Sunday, September 14, 2014

Honfleur and Juno Beach

Left Bois en Ardres for the last time this morning and took the A16 all the way to Abbeville where we switched to the A28 to St. Saens, then the A29 to Le Havre, over the bridge and down to Honfleur.  One of the few places in Northern France unbombed by the Allies or the Nazis, it boasts skinny old houses, lovely harbours and a zillion restaurants, all busy on Sunday.  Nonetheless, we found seats at Le Petit Bistro, and had a lovely Toast de Chevre (they don't say "roti" here) salad, followed by fresh Moules en Creme and a Crepe Maison Sucre.  Our precarious parking time was up, so we pressed on, resolving to return on a weekday.

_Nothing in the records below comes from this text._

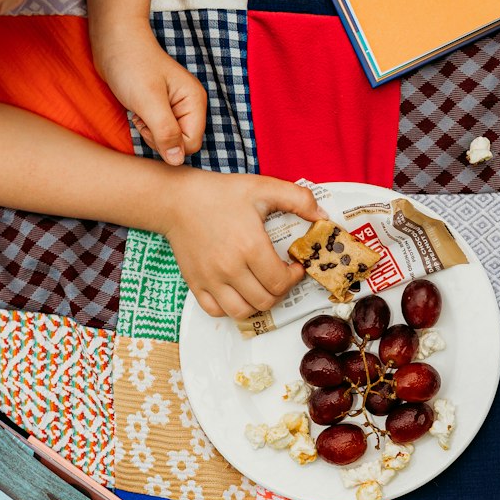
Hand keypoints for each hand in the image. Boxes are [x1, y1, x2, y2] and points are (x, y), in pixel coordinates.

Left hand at [93, 24, 207, 165]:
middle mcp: (189, 105)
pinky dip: (145, 125)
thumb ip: (165, 132)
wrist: (113, 40)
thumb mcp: (148, 102)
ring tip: (138, 110)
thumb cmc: (131, 65)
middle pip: (181, 143)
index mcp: (195, 102)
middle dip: (158, 137)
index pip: (191, 144)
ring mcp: (175, 106)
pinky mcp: (161, 107)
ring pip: (168, 138)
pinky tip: (136, 110)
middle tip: (142, 116)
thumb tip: (177, 161)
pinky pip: (158, 130)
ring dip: (150, 131)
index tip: (149, 122)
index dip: (168, 142)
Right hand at [161, 171, 322, 317]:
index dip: (294, 277)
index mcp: (250, 246)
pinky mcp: (195, 284)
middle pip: (265, 300)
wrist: (178, 199)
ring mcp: (210, 279)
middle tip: (280, 275)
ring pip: (242, 312)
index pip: (281, 281)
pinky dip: (230, 308)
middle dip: (280, 290)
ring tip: (261, 286)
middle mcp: (229, 268)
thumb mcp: (263, 187)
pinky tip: (238, 291)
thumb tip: (321, 215)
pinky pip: (216, 311)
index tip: (294, 266)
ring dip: (257, 303)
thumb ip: (298, 199)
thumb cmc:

Variously and incorrectly located by our map, our road atlas, our guide book, and our GPS unit, the Canadian invasion beach Juno proved a little elusive.  We eventually tracked it down by the simple expedient of finding Sword Beach and driving along the coast until we saw a monument.  The bold monument is on the esplanade, adjacent to Canada House, one of the most photographed houses on the coast.  Still standing after the D-Day invasion, it became an impromptu R&R site for the Canadians.  It is said that the locals were delighted to find that one of the first regiments to liberate them was the French-speaking Regimente de La Chaudiere.  The Canadians pushed inland from here and were the first of the Allies to liberate a major town; Caen.  Paul admitted to being a little choked-up by being on the site and didn't think he could handle the war cemeteries, so we headed off to our final destination a B&B in La Rue which we were delighted to find had a view of Mont St. Michel!

The graceful Pont de Normandie at Le Havre

Our lunch stop in Honfleur.  Bistrot with a "t".

Inner harbour, Honfleur

Reg and her Crepe Maison

Monument, Juno Beach


Canada House, June 6, 1944

Canada House today

Juno Beach.  Note that all the other buildings are new.